» Task item: Reproduce the records below in full, replacing every occurrence of "utility trailer" with "cargo trailer" and leaving all other text unchanged.

'''

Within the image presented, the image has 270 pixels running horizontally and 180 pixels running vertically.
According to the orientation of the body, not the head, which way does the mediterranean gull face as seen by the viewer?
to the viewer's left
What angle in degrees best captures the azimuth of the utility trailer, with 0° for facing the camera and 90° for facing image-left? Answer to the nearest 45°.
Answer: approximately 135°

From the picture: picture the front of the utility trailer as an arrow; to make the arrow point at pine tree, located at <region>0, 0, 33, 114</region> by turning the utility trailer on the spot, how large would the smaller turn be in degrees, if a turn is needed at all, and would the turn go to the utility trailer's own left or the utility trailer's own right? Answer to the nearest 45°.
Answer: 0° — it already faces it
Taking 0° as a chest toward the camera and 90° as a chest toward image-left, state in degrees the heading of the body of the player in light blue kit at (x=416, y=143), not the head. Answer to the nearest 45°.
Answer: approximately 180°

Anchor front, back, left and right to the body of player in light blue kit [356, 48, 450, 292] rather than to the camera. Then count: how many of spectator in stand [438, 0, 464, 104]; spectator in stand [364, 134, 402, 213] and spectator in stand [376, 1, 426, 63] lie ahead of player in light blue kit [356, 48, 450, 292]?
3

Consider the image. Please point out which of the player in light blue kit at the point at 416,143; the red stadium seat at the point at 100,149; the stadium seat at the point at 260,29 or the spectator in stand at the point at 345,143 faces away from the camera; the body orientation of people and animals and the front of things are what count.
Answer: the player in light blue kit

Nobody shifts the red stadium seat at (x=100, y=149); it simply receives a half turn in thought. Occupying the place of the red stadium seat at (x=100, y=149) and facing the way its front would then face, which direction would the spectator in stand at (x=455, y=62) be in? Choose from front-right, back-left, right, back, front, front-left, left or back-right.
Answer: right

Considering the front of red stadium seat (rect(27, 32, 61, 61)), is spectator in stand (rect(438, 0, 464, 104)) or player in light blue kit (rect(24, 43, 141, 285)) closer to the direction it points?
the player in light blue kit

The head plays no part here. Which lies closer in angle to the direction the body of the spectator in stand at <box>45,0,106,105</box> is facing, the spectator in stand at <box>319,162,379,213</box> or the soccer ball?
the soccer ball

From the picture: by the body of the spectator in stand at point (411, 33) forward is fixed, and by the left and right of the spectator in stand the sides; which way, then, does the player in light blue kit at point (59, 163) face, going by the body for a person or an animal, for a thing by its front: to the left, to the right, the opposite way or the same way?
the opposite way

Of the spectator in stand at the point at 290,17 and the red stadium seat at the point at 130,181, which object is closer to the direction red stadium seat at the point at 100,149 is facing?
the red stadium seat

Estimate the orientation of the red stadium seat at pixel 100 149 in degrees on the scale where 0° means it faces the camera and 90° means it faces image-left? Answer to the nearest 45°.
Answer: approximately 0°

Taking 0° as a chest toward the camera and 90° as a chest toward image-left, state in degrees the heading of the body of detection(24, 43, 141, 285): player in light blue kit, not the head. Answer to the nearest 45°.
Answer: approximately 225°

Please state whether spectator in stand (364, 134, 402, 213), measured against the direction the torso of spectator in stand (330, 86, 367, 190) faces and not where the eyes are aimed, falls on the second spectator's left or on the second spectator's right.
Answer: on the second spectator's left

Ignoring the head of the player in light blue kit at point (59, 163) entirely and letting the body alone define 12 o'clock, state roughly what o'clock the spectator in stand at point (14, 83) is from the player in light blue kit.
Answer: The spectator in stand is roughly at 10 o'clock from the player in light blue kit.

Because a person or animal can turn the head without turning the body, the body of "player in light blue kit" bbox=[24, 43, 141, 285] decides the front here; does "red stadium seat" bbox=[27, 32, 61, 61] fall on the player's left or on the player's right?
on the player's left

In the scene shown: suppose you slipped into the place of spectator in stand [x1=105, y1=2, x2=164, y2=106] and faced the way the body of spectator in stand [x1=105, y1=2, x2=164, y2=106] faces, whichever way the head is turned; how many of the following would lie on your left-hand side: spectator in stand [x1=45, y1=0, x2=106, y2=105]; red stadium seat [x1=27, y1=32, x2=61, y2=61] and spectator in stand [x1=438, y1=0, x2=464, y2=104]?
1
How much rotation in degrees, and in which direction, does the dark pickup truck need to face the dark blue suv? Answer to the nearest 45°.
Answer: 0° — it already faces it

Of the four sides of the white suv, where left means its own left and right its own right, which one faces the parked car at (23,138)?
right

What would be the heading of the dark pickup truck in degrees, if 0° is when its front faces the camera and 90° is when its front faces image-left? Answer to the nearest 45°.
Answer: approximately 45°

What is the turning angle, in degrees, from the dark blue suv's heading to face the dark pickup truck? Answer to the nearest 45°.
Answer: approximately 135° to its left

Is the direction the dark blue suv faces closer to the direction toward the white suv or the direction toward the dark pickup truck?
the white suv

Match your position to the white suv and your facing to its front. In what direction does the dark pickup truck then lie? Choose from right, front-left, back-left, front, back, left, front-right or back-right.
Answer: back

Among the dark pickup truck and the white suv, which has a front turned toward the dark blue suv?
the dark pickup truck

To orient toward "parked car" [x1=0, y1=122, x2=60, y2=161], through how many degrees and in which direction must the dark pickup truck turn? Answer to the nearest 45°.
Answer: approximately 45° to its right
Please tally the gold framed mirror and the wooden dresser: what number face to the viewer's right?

'''

» Expected answer:
Within the image presented, the image has 270 pixels running horizontally and 180 pixels running vertically.
According to the orientation of the body, not the head, which way does the mediterranean gull face as seen by the viewer?
to the viewer's left
What angle in degrees best captures the azimuth of the cargo trailer, with 0° for facing the camera and 90° for facing image-left? Answer to the nearest 45°.
Answer: approximately 135°

From the picture: picture the front of the cargo trailer as an arrow; to make the arrow point at pine tree, located at <region>0, 0, 33, 114</region> by turning the cargo trailer on the spot, how large would the smaller turn be in degrees, if a turn is needed at all, and would the turn go to the cargo trailer's own left or the cargo trailer's own right? Answer to the nearest 45°.
Answer: 0° — it already faces it
Taking 0° as a chest toward the camera and 90° as a chest toward image-left, state in degrees the heading of the body of the player in light blue kit at (x=416, y=143), not the head. Answer to the nearest 45°.
Answer: approximately 180°

Anchor front, back, left and right to the body of player in light blue kit [356, 48, 450, 292] rather than to the camera. Then count: how many of spectator in stand [438, 0, 464, 104]; spectator in stand [364, 134, 402, 213] and spectator in stand [376, 1, 426, 63] lie ahead of player in light blue kit [356, 48, 450, 292]?
3

Consider the image. Please point out which of the player in light blue kit at the point at 416,143; the red stadium seat at the point at 100,149; the stadium seat at the point at 260,29 or the spectator in stand at the point at 345,143 faces away from the camera; the body orientation of people and animals and the front of things are what count.
Answer: the player in light blue kit

Nobody shifts the red stadium seat at (x=100, y=149); it simply receives a half turn in thought. Occupying the place of the red stadium seat at (x=100, y=149) and facing the way its front would then face, which direction would the spectator in stand at (x=455, y=62) be in? Choose from front-right, back-left, right, back, front, front-left, left or back-right.
Answer: right

Considering the front of red stadium seat (rect(27, 32, 61, 61)), is spectator in stand (rect(438, 0, 464, 104)) or player in light blue kit (rect(24, 43, 141, 285)) closer to the direction it points?
the player in light blue kit

The head plays no part here. Which lies closer in angle to the direction the body of the spectator in stand at <box>45,0,106,105</box> is facing, the spectator in stand at <box>319,162,379,213</box> or the soccer ball?
the soccer ball

From the picture: by the body of the spectator in stand at point (411, 33) forward is fixed, and by the left and right of the spectator in stand the sides; which way, then, does the player in light blue kit at point (59, 163) face, going by the body for a person or an animal, for a thing by its front: to the left, to the right, the opposite way or the same way?
the opposite way

Of the spectator in stand at the point at 290,17 and the red stadium seat at the point at 130,181, which object is closer to the direction red stadium seat at the point at 100,149 is facing?
the red stadium seat

Estimate the orientation of the red stadium seat at pixel 100 149 in degrees on the scale where 0° means it faces the camera and 90° means it faces image-left? Answer to the nearest 45°.
Answer: approximately 0°

Taking 0° as a chest toward the camera and 90° as a chest toward image-left, state in degrees the heading of the body of detection(24, 43, 141, 285): player in light blue kit, not the head. Answer to the nearest 45°.
Answer: approximately 225°

Please state whether spectator in stand (364, 134, 402, 213), measured against the direction the torso of spectator in stand (330, 86, 367, 190) faces and not where the eyes are aimed, falls on the second spectator's left or on the second spectator's right.
Answer: on the second spectator's left

Ignoring the head of the player in light blue kit at point (59, 163) entirely and letting the body alone define 12 o'clock, state roughly what o'clock the spectator in stand at point (14, 83) is from the player in light blue kit.
Answer: The spectator in stand is roughly at 10 o'clock from the player in light blue kit.

Because a person or animal can turn the head without turning the body, the body of "player in light blue kit" bbox=[24, 43, 141, 285] decides the front here; does "red stadium seat" bbox=[27, 32, 61, 61] fall on the player's left or on the player's right?
on the player's left

In the scene shown: suppose you slipped into the place of spectator in stand [x1=105, y1=2, x2=164, y2=106] and faced the way the body of spectator in stand [x1=105, y1=2, x2=164, y2=106] faces, whichever way the head is turned; how many of the following would lie on your left-hand side: spectator in stand [x1=45, y1=0, x2=106, y2=105]; red stadium seat [x1=27, y1=32, x2=61, y2=61] and spectator in stand [x1=438, y1=0, x2=464, y2=104]?
1
How much rotation in degrees, and in which direction, does the dark pickup truck need to face the dark blue suv? Answer to the nearest 45°.
Answer: 0° — it already faces it

Of the four sides of the white suv, where left means its own left and right its own right, which one faces the parked car at (23,138)?
right

What would be the heading of the dark pickup truck in degrees, if 0° is when its front faces the camera and 90° is when its front faces image-left? Answer to the nearest 45°.
Answer: approximately 45°

What is the turning angle, in degrees, from the dark blue suv's heading to face the dark pickup truck? Answer to the nearest 45°.
Answer: approximately 135° to its left

Is the direction the dark blue suv faces closer to the direction toward the white suv or the direction toward the dark pickup truck?
the white suv

Match your position to the white suv and your facing to its front. In what direction does the dark pickup truck then lie? Choose from right, front-left, back-left, front, back, left, front-right or back-right.
Answer: back

Among the dark pickup truck and the white suv, which has a front turned toward the dark blue suv?
the dark pickup truck

To orient toward "parked car" [x1=0, y1=122, x2=60, y2=161], through how many degrees and in which direction must the dark pickup truck turn? Answer to the nearest 45°.
Answer: approximately 45° to its right
Please tally the gold framed mirror and the wooden dresser: what number face to the viewer's right?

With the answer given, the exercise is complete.